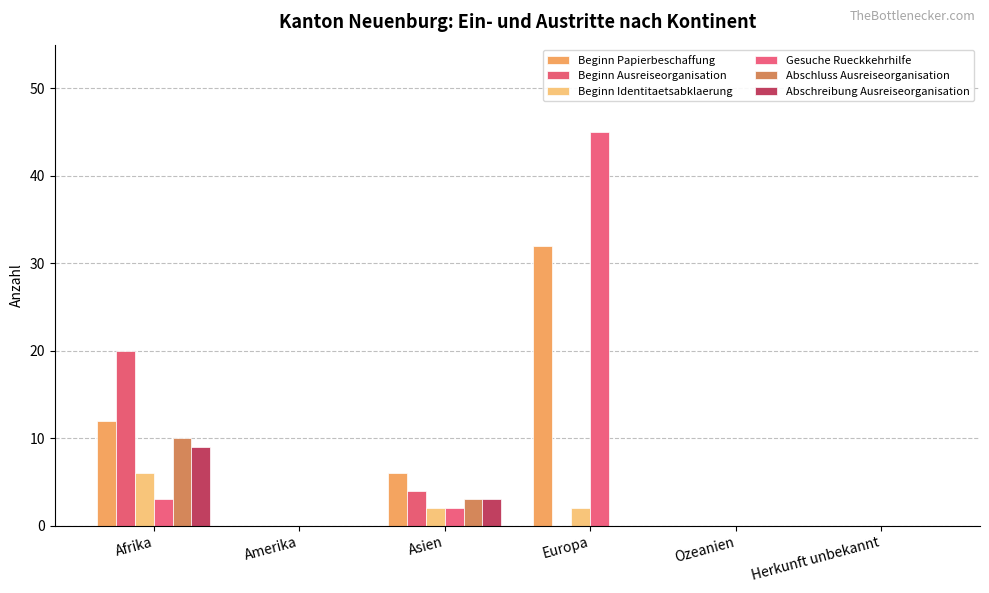

What position from the left is Ozeanien?

5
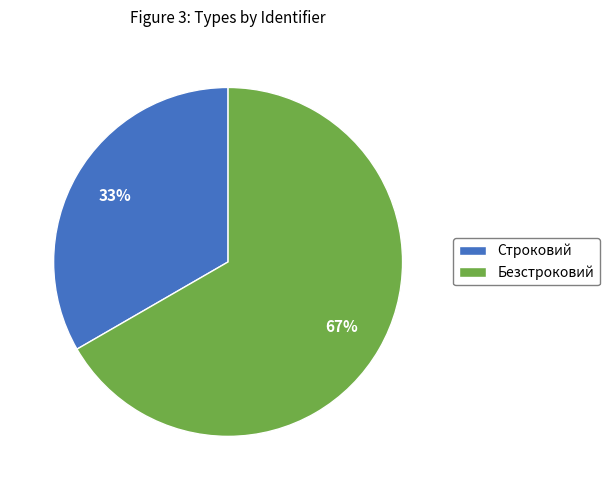

To the nearest percent, what is the combined percentage of Безстроковий and Строковий?

100%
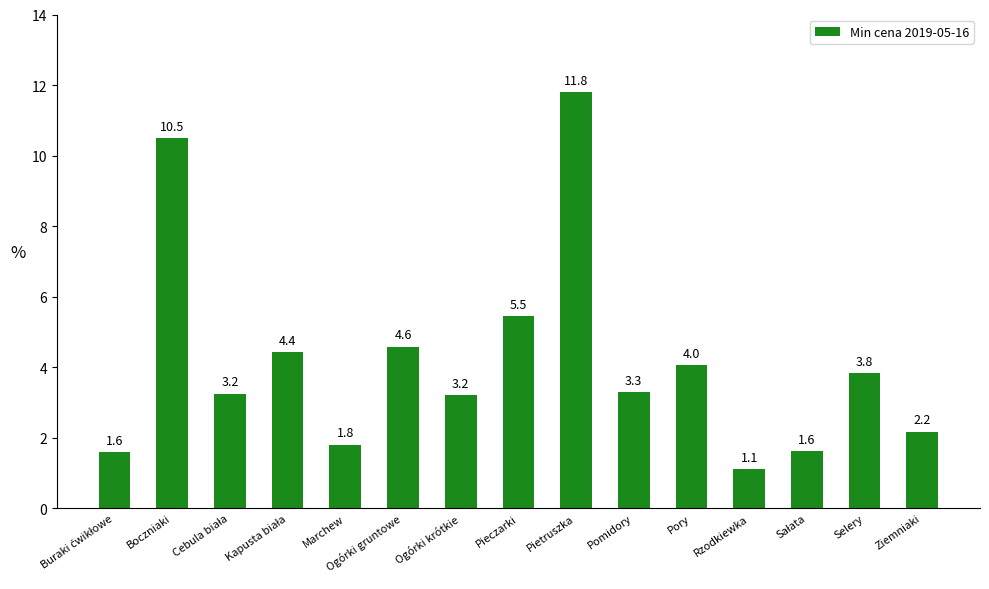

What is the sum of the values at Rzodkiewka and Marchew?

2.9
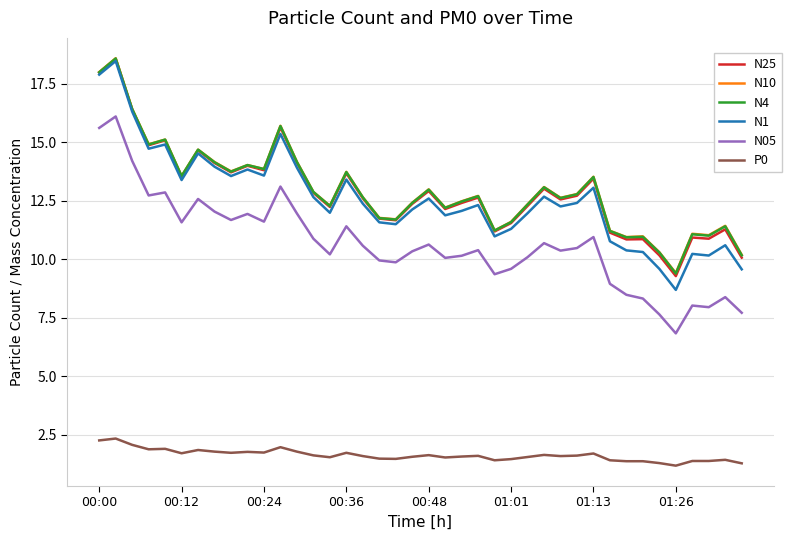

Which series has the largest range (max minus min)?

N1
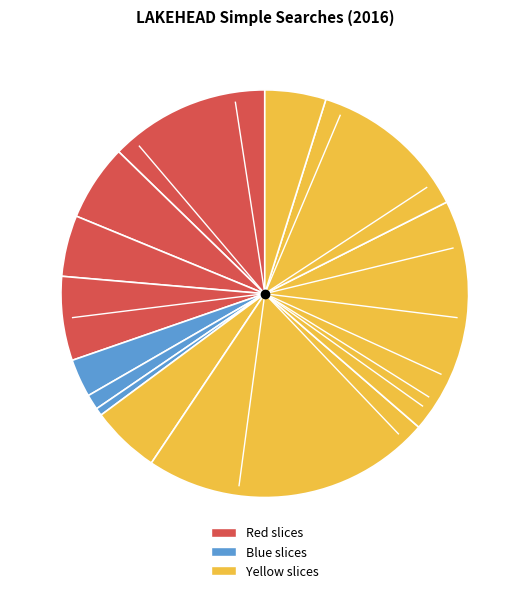

Is there a majority slice in this chart?

No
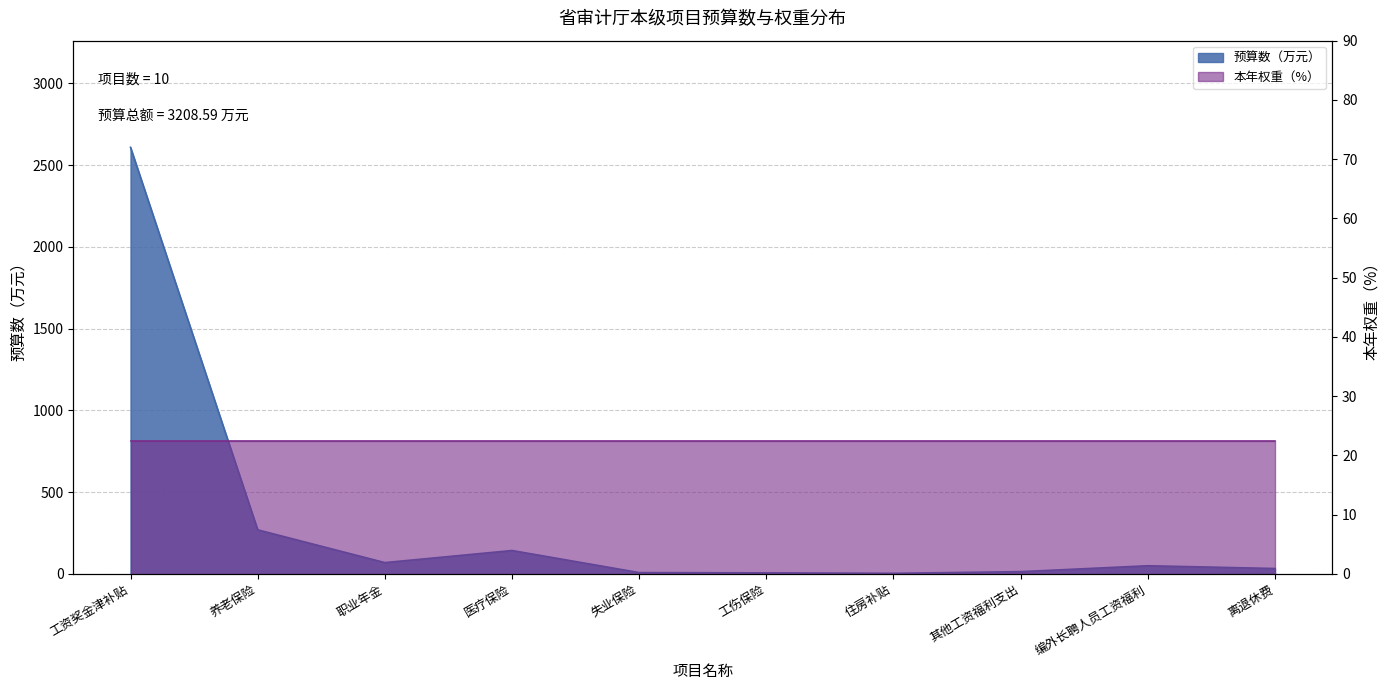

At which category does the chart reach its minimum across all series?

住房补贴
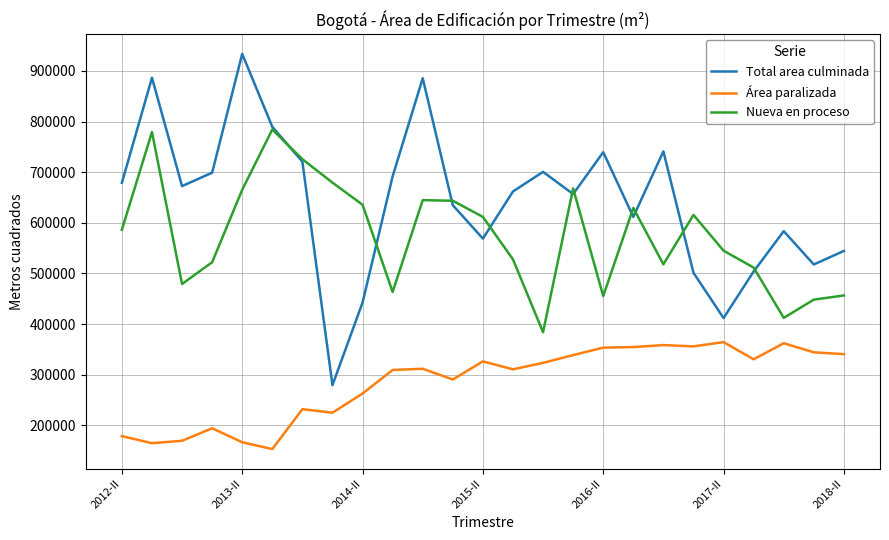

What is the smallest value displayed?

152968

::::::::

Can you rewrite the listing above, swapping every "chart" for "graph" and keeping all other text unchanged? Leave the pictures out of your version.

What position from the left is Ozeanien?

5

To the nearest percent, what is the combined percentage of Безстроковий and Строковий?

100%

What is the sum of the values at Rzodkiewka and Marchew?

2.9

Which series has the largest range (max minus min)?

N1

Is there a majority slice in this graph?

No

At which category does the graph reach its minimum across all series?

住房补贴

What is the smallest value displayed?

152968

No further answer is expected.